▶ **HOW TO COMPLETE THIS TASK**
Pictures are to be left out, but please repeat each record exactly.

▶ **DATASET EXTRACT**
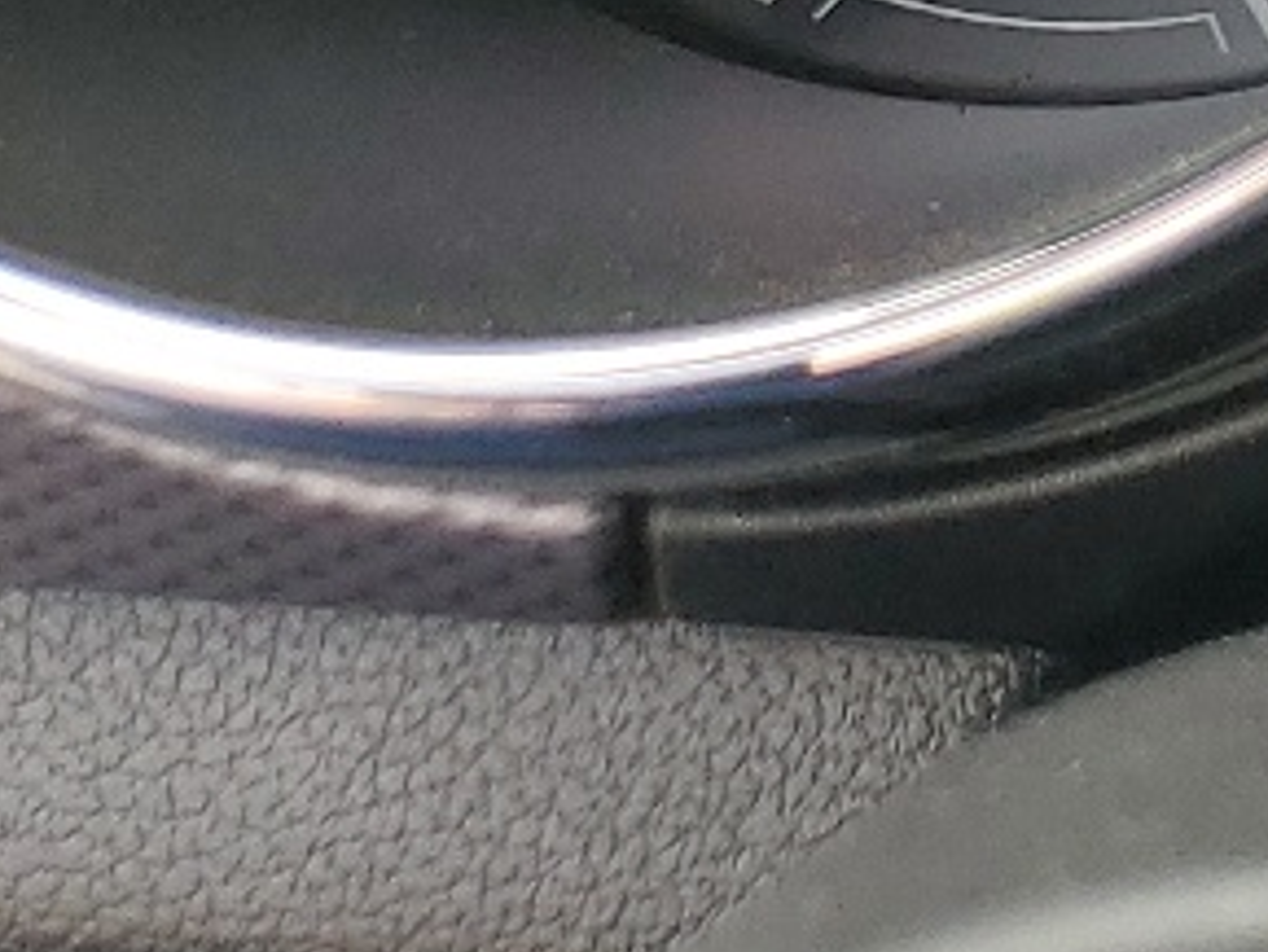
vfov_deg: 9.2
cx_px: 2944
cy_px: -1378
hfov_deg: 11.5
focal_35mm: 144
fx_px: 5277
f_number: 1.5
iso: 50
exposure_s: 1/256
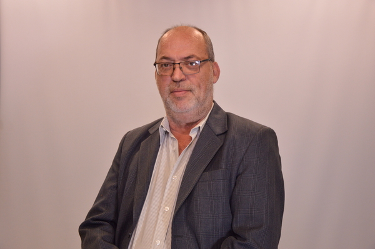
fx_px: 500
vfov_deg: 28.0
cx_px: 188
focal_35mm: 48
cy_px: 124
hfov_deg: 41.1
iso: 900
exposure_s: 1/125
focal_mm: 32
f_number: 4.2
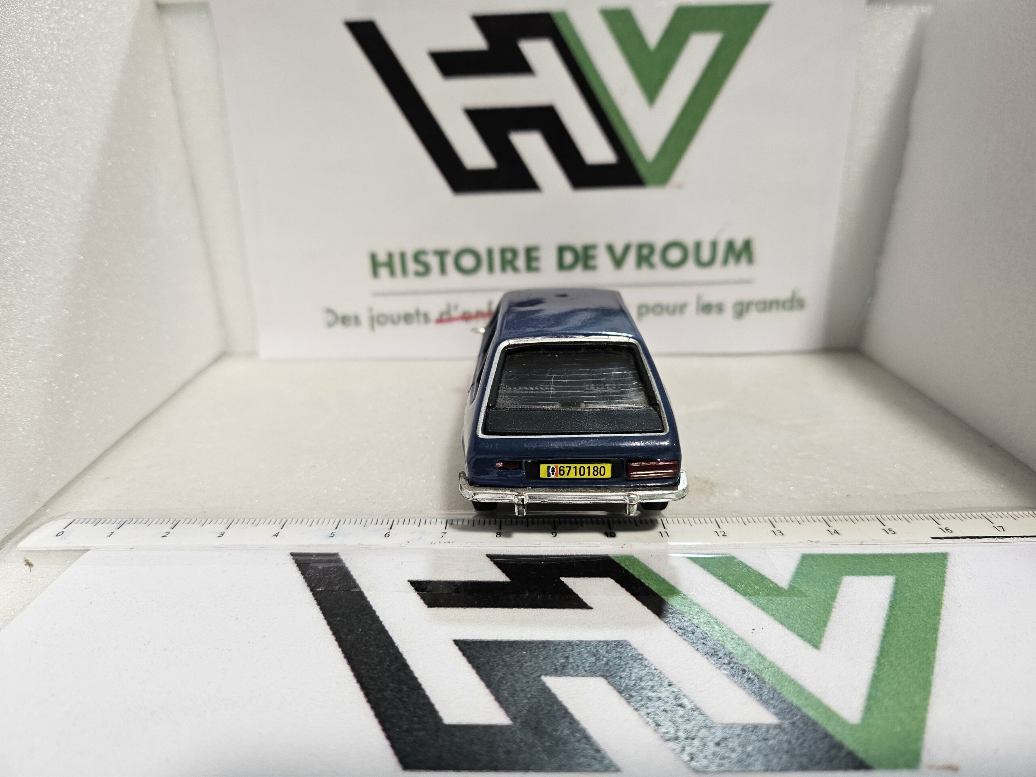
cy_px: 388
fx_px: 718
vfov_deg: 56.8
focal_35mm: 24
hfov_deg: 71.6
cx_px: 518
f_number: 1.8
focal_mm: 5
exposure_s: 1/100
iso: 160
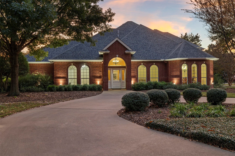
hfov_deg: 63.7
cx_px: 118
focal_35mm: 29
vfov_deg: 45.0
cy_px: 78
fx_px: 189
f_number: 9
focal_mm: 29
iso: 100
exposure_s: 6
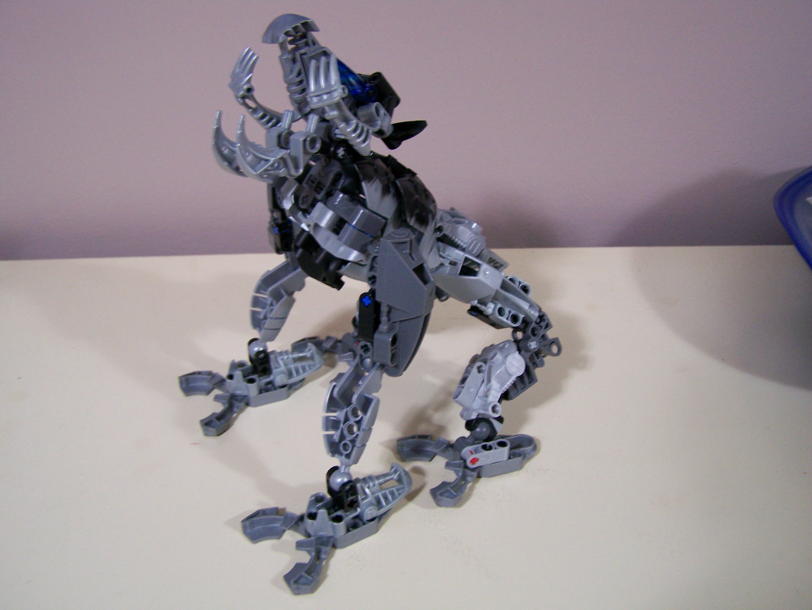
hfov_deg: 48.9
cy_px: 305
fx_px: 892
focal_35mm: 38
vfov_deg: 37.8
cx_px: 406
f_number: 2.8
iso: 160
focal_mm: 6.3
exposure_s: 1/8
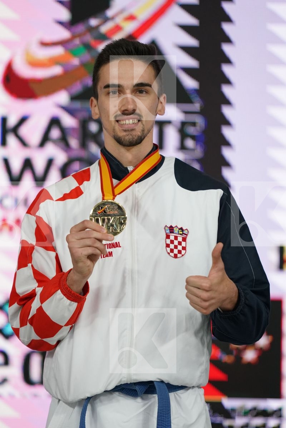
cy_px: 214
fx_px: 4766
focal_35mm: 400
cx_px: 143
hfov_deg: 3.4
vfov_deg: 5.2
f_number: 2.8
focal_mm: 400
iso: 3200
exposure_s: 1/500
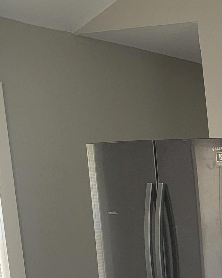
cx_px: 488
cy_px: 287
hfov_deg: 14.3
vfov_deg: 22.0
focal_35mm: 83
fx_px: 681
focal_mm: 6.7
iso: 250
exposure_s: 1/120
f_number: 1.8
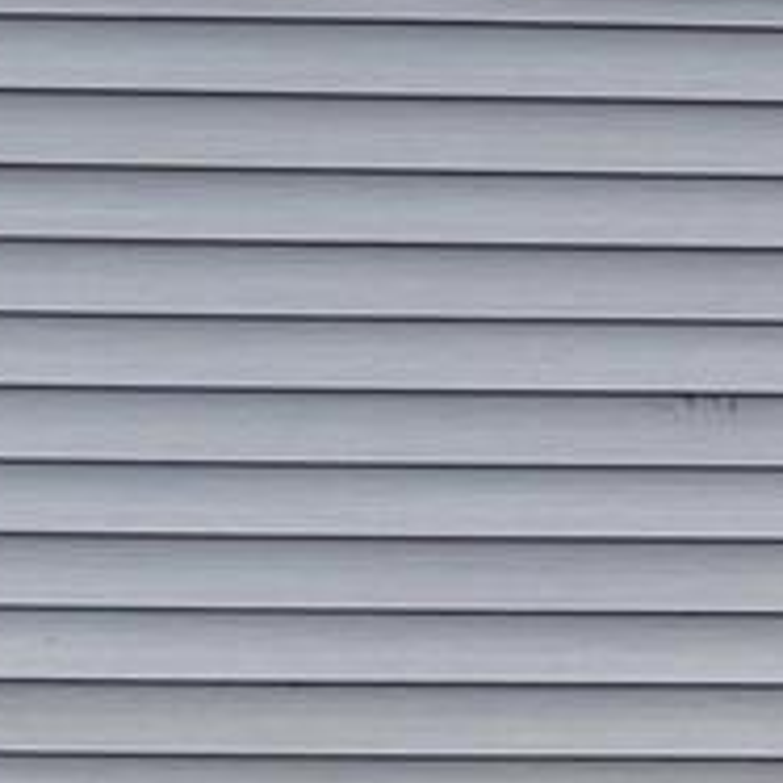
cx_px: 1411
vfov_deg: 9.8
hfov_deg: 9.4
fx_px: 4530
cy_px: -84
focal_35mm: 177
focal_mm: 5.1
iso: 50
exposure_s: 1/718
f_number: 1.6
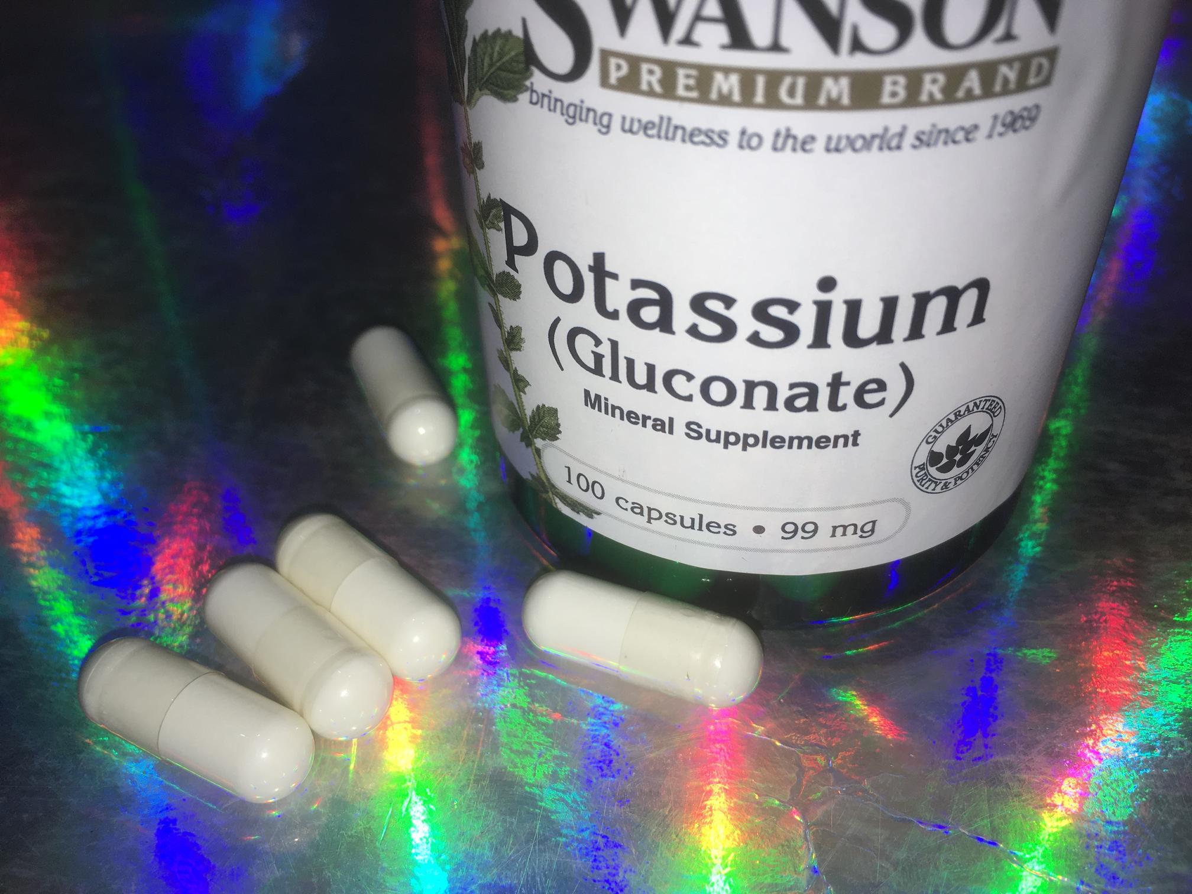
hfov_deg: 61.7
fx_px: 999
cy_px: 447
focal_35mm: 29
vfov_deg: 48.2
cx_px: 596
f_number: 2.2
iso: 25
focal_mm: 4.15
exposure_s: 1/458
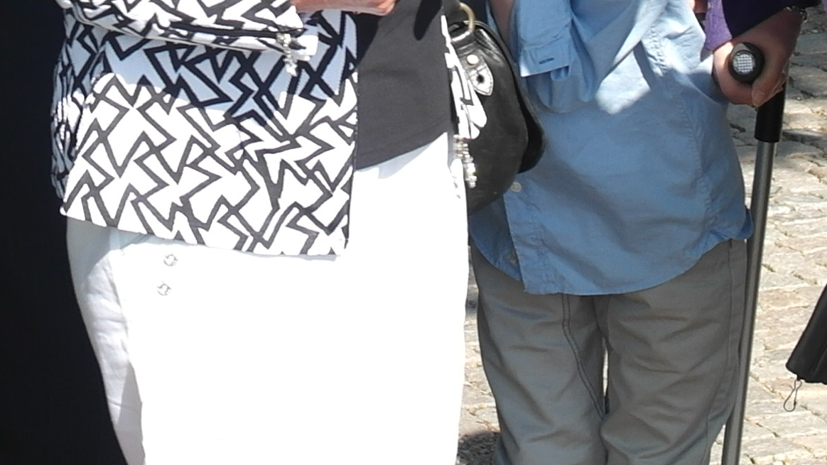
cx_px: 78
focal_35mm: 197
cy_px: -599
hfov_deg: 10.9
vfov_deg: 5.9
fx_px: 4320
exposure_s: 1/200
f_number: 5.6
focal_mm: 26
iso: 100
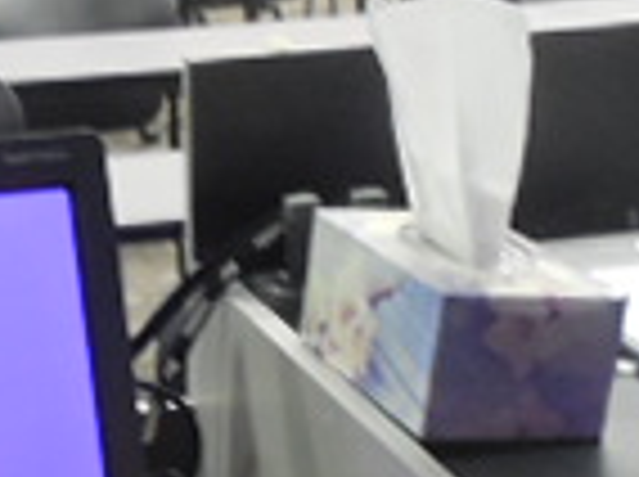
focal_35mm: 113
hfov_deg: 17.1
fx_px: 2082
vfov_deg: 12.2
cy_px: 814
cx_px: 22
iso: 400
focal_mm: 4.5
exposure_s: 1/10
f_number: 3.3
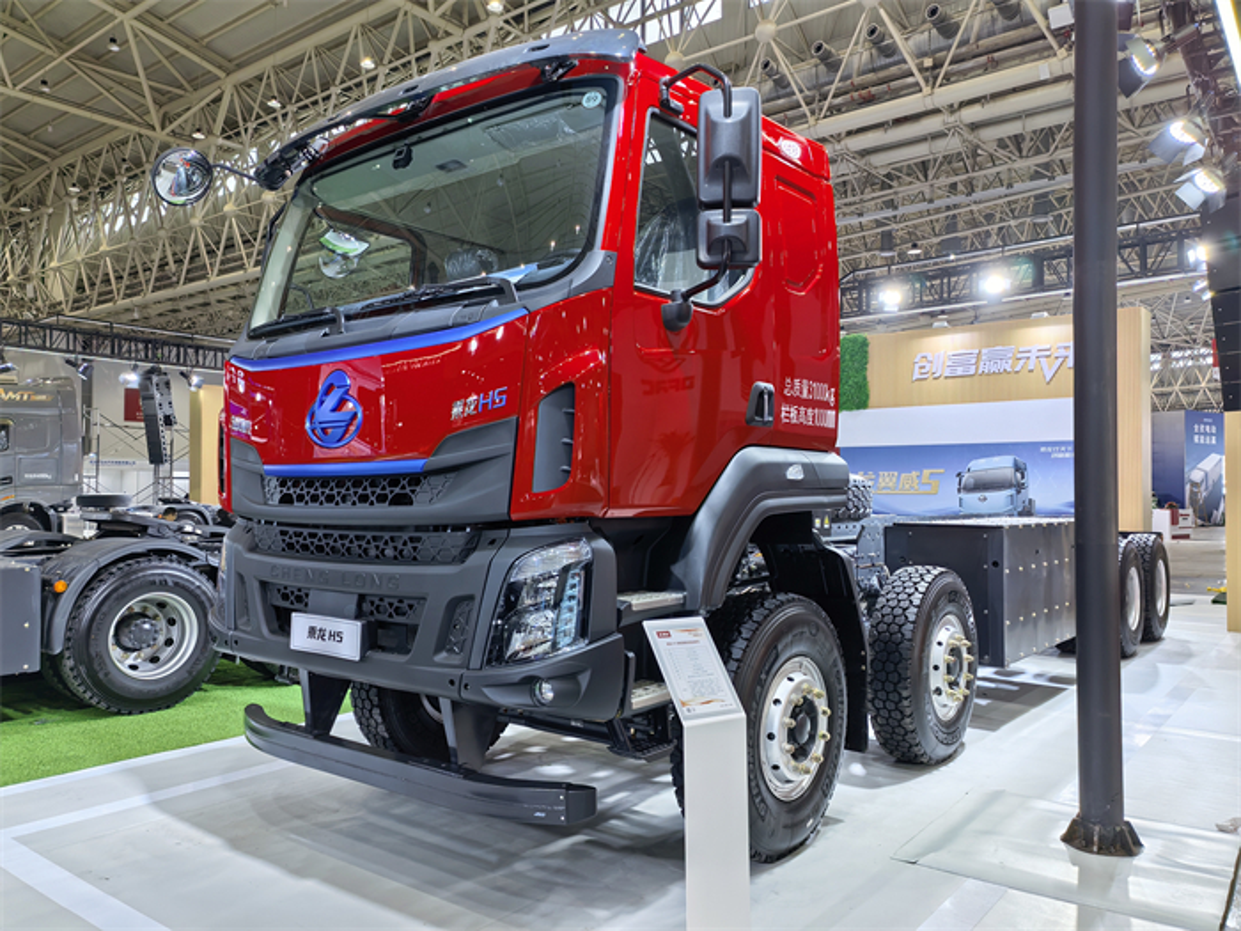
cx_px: 620
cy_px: 466
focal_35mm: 27
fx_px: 968
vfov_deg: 51.4
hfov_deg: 65.3
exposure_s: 1/100
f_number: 1.9
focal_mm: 5.52
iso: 64
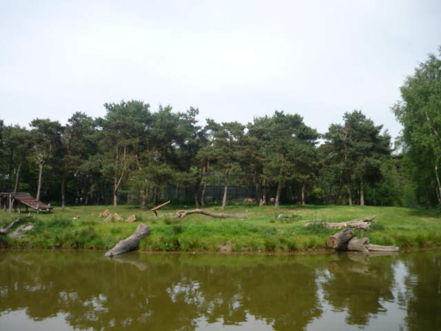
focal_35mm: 33
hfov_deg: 55.4
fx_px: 420
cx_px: 220
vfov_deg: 42.9
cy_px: 166
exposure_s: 1/1000
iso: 100
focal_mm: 5.5
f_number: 2.8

▶ **RESULT OF THE EXERCISE**
vfov_deg: 9.2
cx_px: 2944
cy_px: -1378
hfov_deg: 11.5
focal_35mm: 144
fx_px: 5277
f_number: 1.5
iso: 50
exposure_s: 1/256
fx_px: 500
vfov_deg: 28.0
cx_px: 188
focal_35mm: 48
cy_px: 124
hfov_deg: 41.1
iso: 900
exposure_s: 1/125
focal_mm: 32
f_number: 4.2
cy_px: 388
fx_px: 718
vfov_deg: 56.8
focal_35mm: 24
hfov_deg: 71.6
cx_px: 518
f_number: 1.8
focal_mm: 5
exposure_s: 1/100
iso: 160
hfov_deg: 63.7
cx_px: 118
focal_35mm: 29
vfov_deg: 45.0
cy_px: 78
fx_px: 189
f_number: 9
focal_mm: 29
iso: 100
exposure_s: 6
hfov_deg: 48.9
cy_px: 305
fx_px: 892
focal_35mm: 38
vfov_deg: 37.8
cx_px: 406
f_number: 2.8
iso: 160
focal_mm: 6.3
exposure_s: 1/8
cy_px: 214
fx_px: 4766
focal_35mm: 400
cx_px: 143
hfov_deg: 3.4
vfov_deg: 5.2
f_number: 2.8
focal_mm: 400
iso: 3200
exposure_s: 1/500
cx_px: 488
cy_px: 287
hfov_deg: 14.3
vfov_deg: 22.0
focal_35mm: 83
fx_px: 681
focal_mm: 6.7
iso: 250
exposure_s: 1/120
f_number: 1.8
cx_px: 1411
vfov_deg: 9.8
hfov_deg: 9.4
fx_px: 4530
cy_px: -84
focal_35mm: 177
focal_mm: 5.1
iso: 50
exposure_s: 1/718
f_number: 1.6
hfov_deg: 61.7
fx_px: 999
cy_px: 447
focal_35mm: 29
vfov_deg: 48.2
cx_px: 596
f_number: 2.2
iso: 25
focal_mm: 4.15
exposure_s: 1/458
cx_px: 78
focal_35mm: 197
cy_px: -599
hfov_deg: 10.9
vfov_deg: 5.9
fx_px: 4320
exposure_s: 1/200
f_number: 5.6
focal_mm: 26
iso: 100
focal_35mm: 113
hfov_deg: 17.1
fx_px: 2082
vfov_deg: 12.2
cy_px: 814
cx_px: 22
iso: 400
focal_mm: 4.5
exposure_s: 1/10
f_number: 3.3
cx_px: 620
cy_px: 466
focal_35mm: 27
fx_px: 968
vfov_deg: 51.4
hfov_deg: 65.3
exposure_s: 1/100
f_number: 1.9
focal_mm: 5.52
iso: 64
focal_35mm: 33
hfov_deg: 55.4
fx_px: 420
cx_px: 220
vfov_deg: 42.9
cy_px: 166
exposure_s: 1/1000
iso: 100
focal_mm: 5.5
f_number: 2.8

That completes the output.